— YOUR TASK —
Where a line of the entries holds the string "زمان", copy that line.

— Data excerpts —

************

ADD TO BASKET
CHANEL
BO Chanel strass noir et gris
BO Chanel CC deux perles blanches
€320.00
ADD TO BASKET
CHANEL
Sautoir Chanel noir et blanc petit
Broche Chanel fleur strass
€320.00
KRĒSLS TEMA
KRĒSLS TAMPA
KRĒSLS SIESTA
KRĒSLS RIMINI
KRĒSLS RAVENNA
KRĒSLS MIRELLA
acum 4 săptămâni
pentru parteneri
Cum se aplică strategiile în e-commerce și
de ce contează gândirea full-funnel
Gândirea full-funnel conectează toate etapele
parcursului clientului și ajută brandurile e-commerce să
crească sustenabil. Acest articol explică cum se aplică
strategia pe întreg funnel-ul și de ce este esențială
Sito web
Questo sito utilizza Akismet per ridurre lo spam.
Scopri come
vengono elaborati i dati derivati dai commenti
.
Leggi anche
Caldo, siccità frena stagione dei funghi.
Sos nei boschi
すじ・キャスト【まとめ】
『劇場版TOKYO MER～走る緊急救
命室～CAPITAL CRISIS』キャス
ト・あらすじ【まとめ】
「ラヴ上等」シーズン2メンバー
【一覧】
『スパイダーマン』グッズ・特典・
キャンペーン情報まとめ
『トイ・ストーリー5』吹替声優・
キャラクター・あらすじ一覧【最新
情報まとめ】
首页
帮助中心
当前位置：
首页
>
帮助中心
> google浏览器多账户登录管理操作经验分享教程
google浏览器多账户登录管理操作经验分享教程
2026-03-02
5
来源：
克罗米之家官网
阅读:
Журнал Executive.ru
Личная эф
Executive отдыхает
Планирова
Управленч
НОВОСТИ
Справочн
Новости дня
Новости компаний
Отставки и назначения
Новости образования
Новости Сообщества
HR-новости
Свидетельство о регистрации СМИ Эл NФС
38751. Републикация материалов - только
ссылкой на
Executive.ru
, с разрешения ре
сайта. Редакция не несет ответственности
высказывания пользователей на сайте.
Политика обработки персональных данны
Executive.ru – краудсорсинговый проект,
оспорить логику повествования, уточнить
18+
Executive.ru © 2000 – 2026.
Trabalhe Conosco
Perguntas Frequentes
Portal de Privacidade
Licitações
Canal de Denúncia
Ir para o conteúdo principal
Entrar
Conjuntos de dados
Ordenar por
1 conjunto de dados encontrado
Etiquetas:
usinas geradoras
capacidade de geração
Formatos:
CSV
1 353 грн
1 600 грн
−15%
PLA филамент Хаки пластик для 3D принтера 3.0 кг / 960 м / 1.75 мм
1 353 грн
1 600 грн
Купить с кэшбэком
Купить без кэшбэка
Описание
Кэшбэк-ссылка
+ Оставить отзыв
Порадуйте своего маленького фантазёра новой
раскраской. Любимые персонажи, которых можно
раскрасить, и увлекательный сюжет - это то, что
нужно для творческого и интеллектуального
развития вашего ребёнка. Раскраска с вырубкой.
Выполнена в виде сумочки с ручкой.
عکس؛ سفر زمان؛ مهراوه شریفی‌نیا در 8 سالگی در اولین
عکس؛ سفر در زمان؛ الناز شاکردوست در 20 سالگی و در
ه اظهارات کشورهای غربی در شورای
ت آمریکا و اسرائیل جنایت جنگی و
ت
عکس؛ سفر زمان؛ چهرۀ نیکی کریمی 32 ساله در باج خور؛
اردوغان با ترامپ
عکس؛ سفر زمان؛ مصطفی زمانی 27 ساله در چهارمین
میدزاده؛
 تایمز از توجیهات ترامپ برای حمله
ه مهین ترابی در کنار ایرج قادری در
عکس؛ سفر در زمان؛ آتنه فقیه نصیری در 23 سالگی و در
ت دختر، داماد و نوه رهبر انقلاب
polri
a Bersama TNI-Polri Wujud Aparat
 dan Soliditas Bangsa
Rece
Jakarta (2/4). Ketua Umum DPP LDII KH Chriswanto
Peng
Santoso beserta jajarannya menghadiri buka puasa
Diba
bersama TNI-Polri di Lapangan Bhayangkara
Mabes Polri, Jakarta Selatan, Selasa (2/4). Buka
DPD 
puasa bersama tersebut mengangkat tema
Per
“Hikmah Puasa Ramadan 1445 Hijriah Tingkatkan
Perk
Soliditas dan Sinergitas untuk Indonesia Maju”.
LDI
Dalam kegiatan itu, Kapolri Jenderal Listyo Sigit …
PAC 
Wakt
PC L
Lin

************

— COMPLETED EXERCISE —
عکس؛ سفر زمان؛ مهراوه شریفی‌نیا در 8 سالگی در اولین
عکس؛ سفر در زمان؛ الناز شاکردوست در 20 سالگی و در
عکس؛ سفر زمان؛ چهرۀ نیکی کریمی 32 ساله در باج خور؛
عکس؛ سفر زمان؛ مصطفی زمانی 27 ساله در چهارمین
عکس؛ سفر در زمان؛ آتنه فقیه نصیری در 23 سالگی و در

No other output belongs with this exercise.